I have discovered the Cretan Laouto some time ago and have written the following post in my German blog. I thought that I should also make a version in English about this interesting instrument from Greece. The Cretan Laouto has 4 double strings, the three lower strings are tuned in octaves, the highest strings are [...]

More...

Imported from the web site Mandoisland Blog news feed.

----------


## Dagger Gordon

This instrument is great. I've got a taste for Cretan music.

One of my favourite CDs is If I Greet The Mountains by Giorgis Xylouris, Stelios Petrakis and Perikles Papapetropoulis. Lots of wonderful playing on instruments very closely related to the mandolin such as the laouto and bulgari. 

Well worth a listen -honestly.

http://www.accords-croises.com/en/la...?produit_id=32

Stelios Petrakis is a leading musician in Crete but is also a fine instrument maker. Here are some descriptions from his web-site of some of the instruments he makes from that part of the world.

http://www.steliospetrakis.com/instruments?lang=en

----------


## Bertram Henze

I think it also features in this movie scene (far right in the front row).

----------


## Graham McDonald

> I think it also features in this movie scene (far right in the front row).


That is an oud, lautos are a little different. Lautos don't really fit in trad rembetika bands, but some of the younger Greek musicians here here don't worry too much about a purist approach. Great clip though. Bouzoukis, tzouras, baglamas and whatever of all different sizes and kinds.

George Xylouris spent many years in Australia and had a stunning band here in the late 90s. Look out for an Australian/Greek band, based in Greece these days, Apodomi Campania. Absolutely delightful music and central to the current revival of rembetika in Greece.

graham

----------


## Dagger Gordon

Here is a wee film about music from Crete. I think it is a sort or 'trailer' for a much longer film.
It starts with Stelios Petrakis playing the lyra - a form of fiddle.

http://www.youtube.com/watch?v=-5zraKeeBOY

----------

Jim Garber

----------


## Dagger Gordon

Here's a clip of a gig I would have liked to be at. Psarantonis singing O Dias.  What atmosphere!

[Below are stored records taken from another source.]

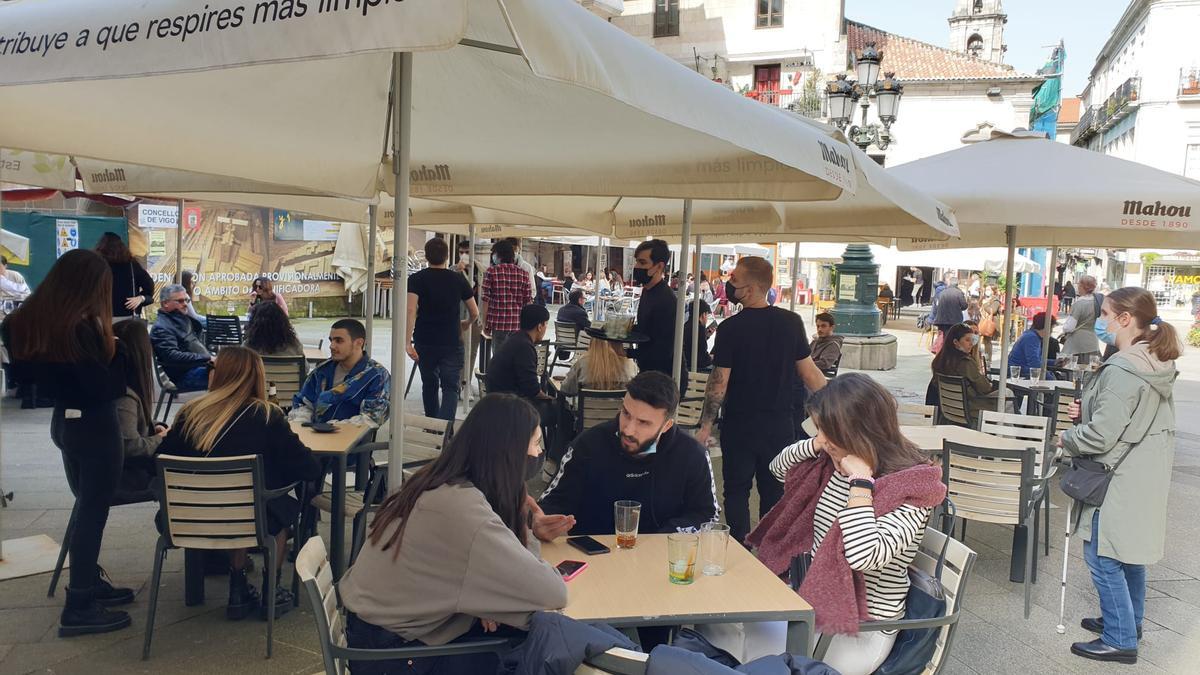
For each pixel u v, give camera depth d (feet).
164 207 53.78
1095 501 13.25
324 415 17.06
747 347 15.43
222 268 59.16
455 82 11.82
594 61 6.32
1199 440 33.91
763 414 15.60
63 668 11.60
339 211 24.45
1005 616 15.15
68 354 11.87
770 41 115.44
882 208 17.89
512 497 8.19
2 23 7.44
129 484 13.38
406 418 16.96
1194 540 20.04
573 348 36.81
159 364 26.58
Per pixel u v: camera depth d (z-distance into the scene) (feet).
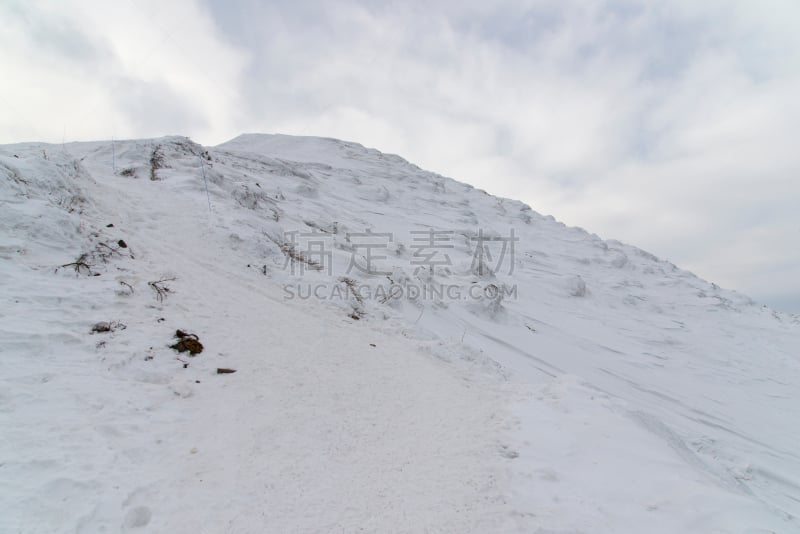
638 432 16.60
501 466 14.90
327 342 24.70
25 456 11.30
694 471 13.84
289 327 25.20
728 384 55.77
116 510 10.59
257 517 11.46
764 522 10.50
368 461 14.84
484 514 12.41
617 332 69.41
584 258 121.70
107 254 25.09
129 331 19.49
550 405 20.04
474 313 49.16
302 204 69.97
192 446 13.97
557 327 61.05
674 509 11.58
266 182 73.56
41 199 24.99
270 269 33.09
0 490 10.02
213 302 25.00
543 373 37.86
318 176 121.70
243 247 33.86
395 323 32.27
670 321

http://www.youtube.com/watch?v=89NgOOeW07g

----------


## Dagger Gordon

Stelios Petrakis seems to have a new group called The Cretan Quartet. 

Great stuff!

http://www.youtube.com/watch?v=kslm9t9W8fQ&feature=plcp

----------


## Dagger Gordon

Stelios Petrakis - lyra, Dimitris Sideris - Cretan lauto

----------

DavidKOS, 

Simon DS

----------


## Simon DS

Many thanks to mandoisland.com for this link:
Wonderful!

https://youtu.be/R6B20bAbVp0

----------